Documentarista de “Waiting for B.” quer que o filme faça barulho para chegar até Beyoncé

Publicado em 01/03/17 às 13h17

 
 
Por Alysson Oliveira
 
Quando começou a fazer o filme Waiting for B., o documentarista Paulo Cesar Toledo mal conhecia a cantora norte-americana Beyoncé, embora sua mulher e codiretora do filme, Abigail Spindel já gostasse da sua música. Agora isso mudou, ele sabe “TUDO o que acontece na vida dela”, conforme conta nessa entrevista ao Cineweb. Não é para menos. Durante dois meses, em 2013, a dupla de diretores acompanhou um grupo de fãs da artista acampados em frente ao estádio do Morumbi (SP). O resultado pode ser visto nas telas a partir desta quinta (2-3).
 
 
Como surgiu a ideia do filme?
A origem de tudo veio de uma curiosidade pessoal que eu sempre tive sobre os fãs que acampam para shows. Apesar de me considerar um super-fã de música, eu nunca considerei a necessidade de chegar tão cedo pra tentar ficar na grade.

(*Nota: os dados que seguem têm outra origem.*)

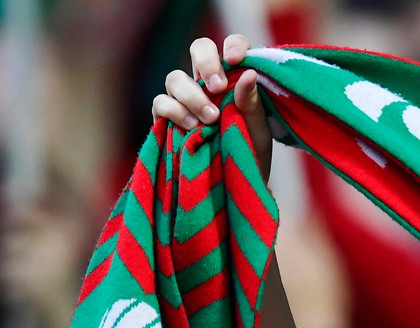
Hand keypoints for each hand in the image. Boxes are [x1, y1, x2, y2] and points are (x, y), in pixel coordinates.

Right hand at [151, 34, 271, 178]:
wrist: (236, 189)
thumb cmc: (251, 155)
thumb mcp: (259, 132)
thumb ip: (253, 104)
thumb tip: (247, 74)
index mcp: (235, 79)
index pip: (232, 46)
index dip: (233, 45)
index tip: (237, 60)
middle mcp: (208, 82)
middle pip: (198, 49)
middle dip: (206, 62)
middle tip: (219, 87)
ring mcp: (185, 99)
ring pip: (175, 77)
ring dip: (192, 95)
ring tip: (210, 119)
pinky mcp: (167, 118)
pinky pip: (161, 103)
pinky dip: (174, 112)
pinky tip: (192, 128)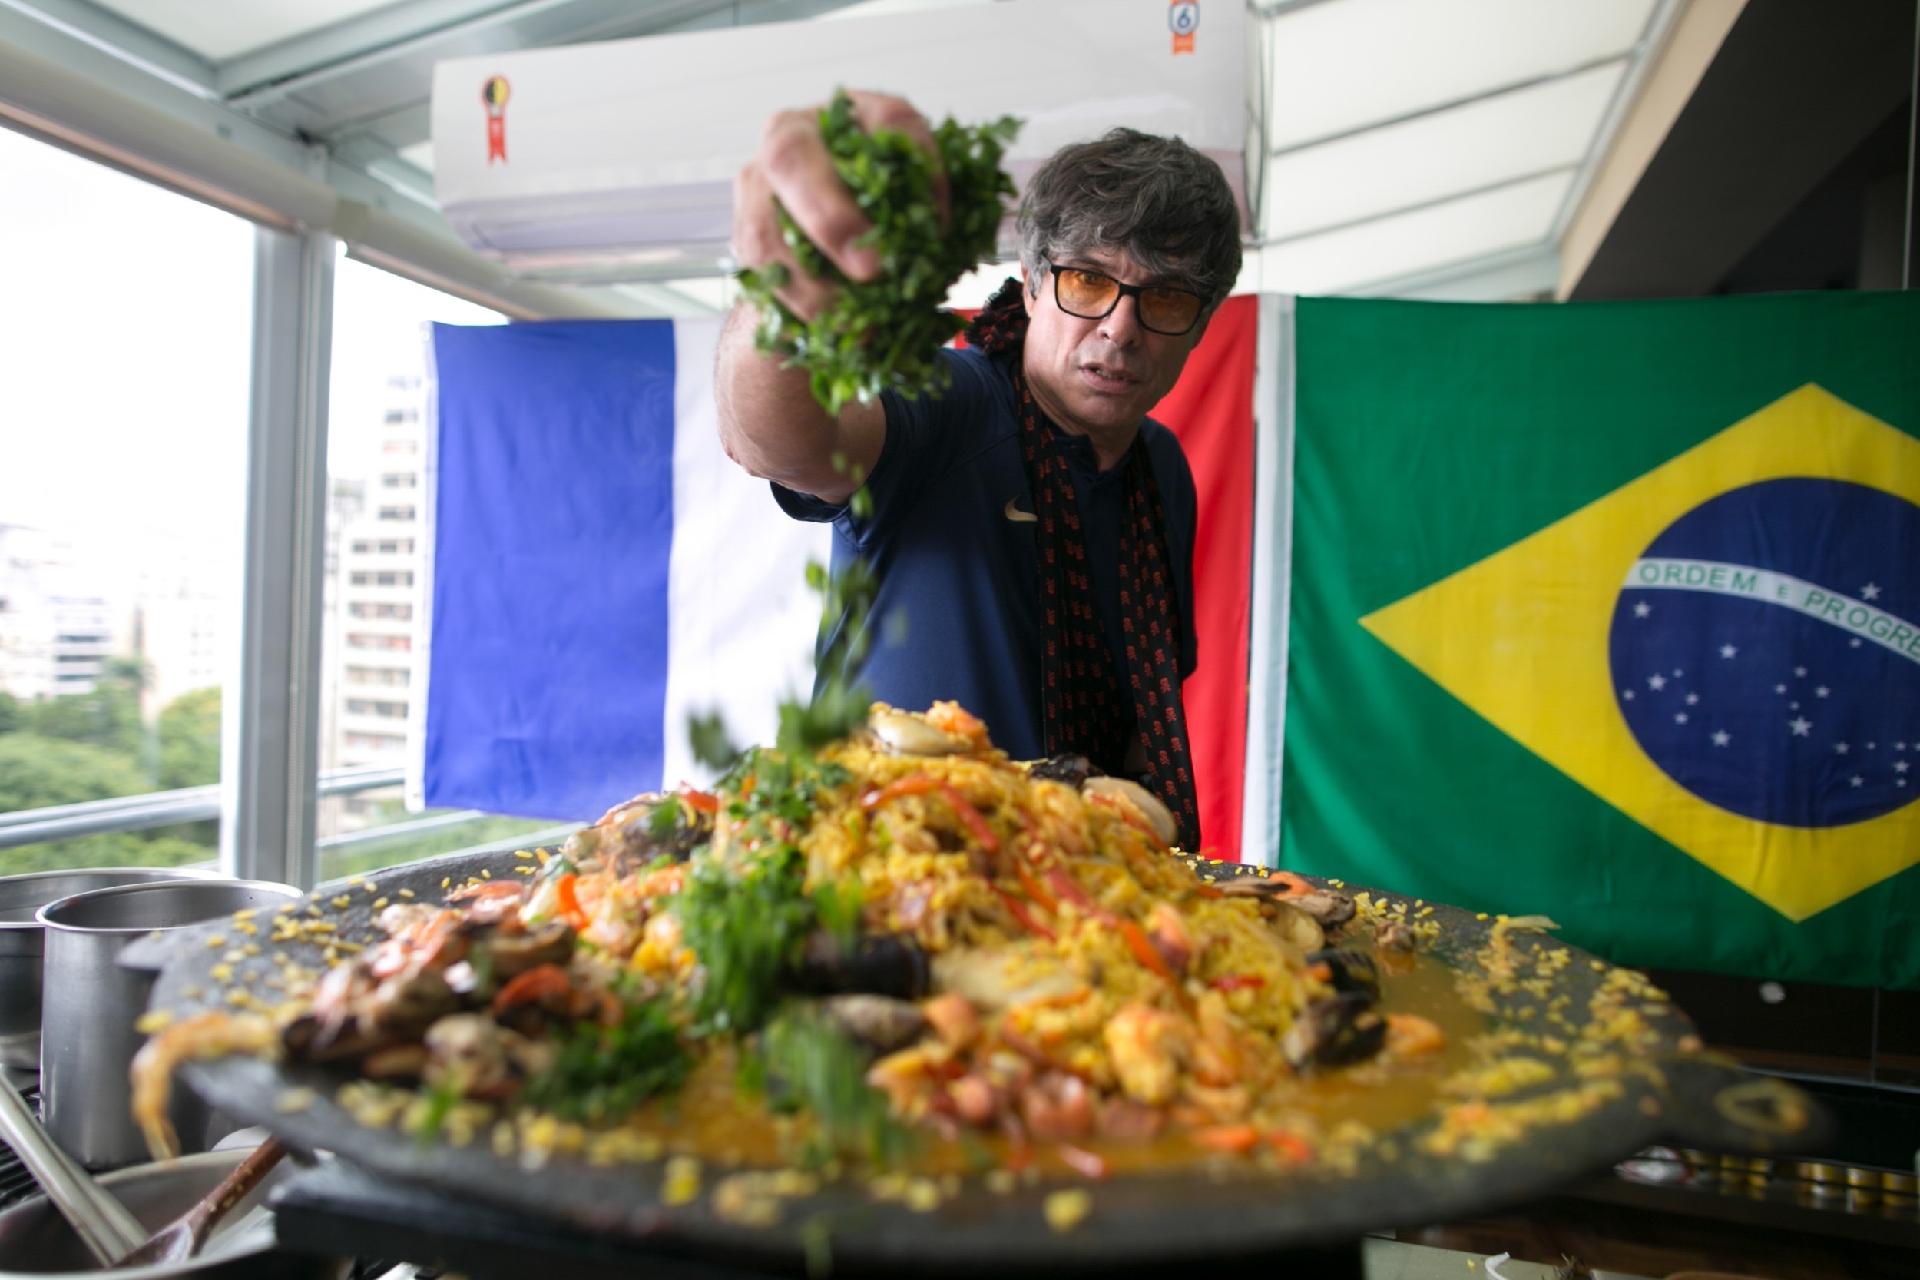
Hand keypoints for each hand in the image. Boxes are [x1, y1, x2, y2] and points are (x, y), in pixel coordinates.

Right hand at [731, 90, 948, 321]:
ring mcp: (757, 184)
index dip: (922, 170)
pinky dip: (803, 307)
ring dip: (816, 285)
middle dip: (832, 218)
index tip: (943, 226)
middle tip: (872, 270)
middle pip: (791, 157)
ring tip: (861, 324)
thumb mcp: (916, 203)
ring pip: (768, 230)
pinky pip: (763, 276)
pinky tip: (839, 330)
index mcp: (853, 114)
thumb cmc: (884, 216)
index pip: (892, 121)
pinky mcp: (744, 235)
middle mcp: (794, 133)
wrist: (826, 247)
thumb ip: (930, 208)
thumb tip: (946, 239)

Então, em julho de 2013, lendo um jornal eu vi uma notinha dizendo que alguns fãs estavam acampando na frente do Morumbi para o show da Beyoncé que aconteceria em setembro. Eu e a Abigail Spindel estávamos procurando temas para produzirmos minidocumentários de até 10 minutos. Então achei que esse era um tema que renderia um curta. Pegamos nossos equipamentos e fomos pro estádio, onde rapidamente percebemos que era assunto pra muito mais que 10 minutos.
 
 
Qual sua relação com Beyoncé?
A Abigail já gostava da música dela, mas confesso que eu mal a conhecia... Hoje, eu a admiro bastante como artista e também pelo nível de excelência que ela imprime a tudo que produz. Eu acho o Lemonade um álbum ótimo. Acho que ela ajudou a me tornar um roqueiro menos 'fundamentalista'.
E graças aos personagens do filme eu agora sei de TUDO o que acontece na vida da Beyoncé via Facebook!
 
Tinha alguém filmando a fila o tempo todo?
Não tínhamos alguém filmando o tempo todo, infelizmente. Nós fizemos esse filme sem financiamento nenhum e a equipe limitou-se à Abigail e a mim revezando na câmera e áudio. Assim, nós filmávamos quando dava e tínhamos que parar quando apareciam outros trabalhos. Mesmo assim, deu pra manter uma frequência de gravação a cada 2 ou 3 dias, que ao longo de 6 semanas rendeu material suficiente para uma visão geral da vida dos fãs nesse período.
 
Como foi o processo de ganhar a confiança dos fãs para eles se abrirem nos depoimentos?
Nós conseguimos essa intimidade graças a três fatores: a generosidade dos meninos e meninas que estavam acampando, a nossa micro-equipe de 2 pessoas e também por causa do estilo de filmagem, que é a do documentário de observação. Quanto maior a frequência com que íamos ao acampamento, mais eles se acostumavam conosco e fomos deixando de ser “novidade”. Depois de algumas semanas eles passaram a nos considerar simplesmente como membros da fila. A partir daí é que, graças a essa convivência, foi possível chegar nesse nível de espontaneidade.
 
Qual a quantidade de material bruto que você tinha? Como foi feita a seleção para a montagem?
Nós tivemos umas 40 horas de material, o que para um documentário desse tipo é pouquíssimo! Mas aí entra a riqueza do material: apesar de não termos quantidade, a qualidade das cenas era ótima e por isso conseguimos montar um longa-metragem. Nosso critério de corte era o nível de intimidade e também a universalidade. Tentamos usar o mínimo possível de depoimentos e priorizamos os momentos que realmente deixam o público com a impressão de estarem lá acampando com eles. E sobre universalidade, me refiro a situações que eram individuais mas que também mantinham um elemento em comum entre os fãs, como o clima tenso com a família, as dificuldades que representam ter um emprego e morar longe do Morumbi e ainda ter que cumprir sua escala para guardar lugar na sua barraca.
 
Qual foi a maior dificuldade para a produção do filme?
Acho que a maior dificuldade foi viabilizar um longa-metragem com ZERO orçamento. É um verdadeiro milagre que esse filme esteja tendo esse lançamento pelo Brasil inteiro, graças à Vitrine Filmes. Mas antes da Vitrine, esse filme só saiu porque outros parceiros, como a Teleimage, a TRIO e a Popcon abraçaram o projeto e trabalharam de graça para que ele pudesse ganhar o mundo.
 
Vocês chegaram a enviar uma cópia do filme para a Beyoncé?
Sim, enviamos um link para o agente dela, mas nem sabemos se chegou nela... Quem sabe, se fizermos bastante barulho aqui no Brasil, ela não assiste?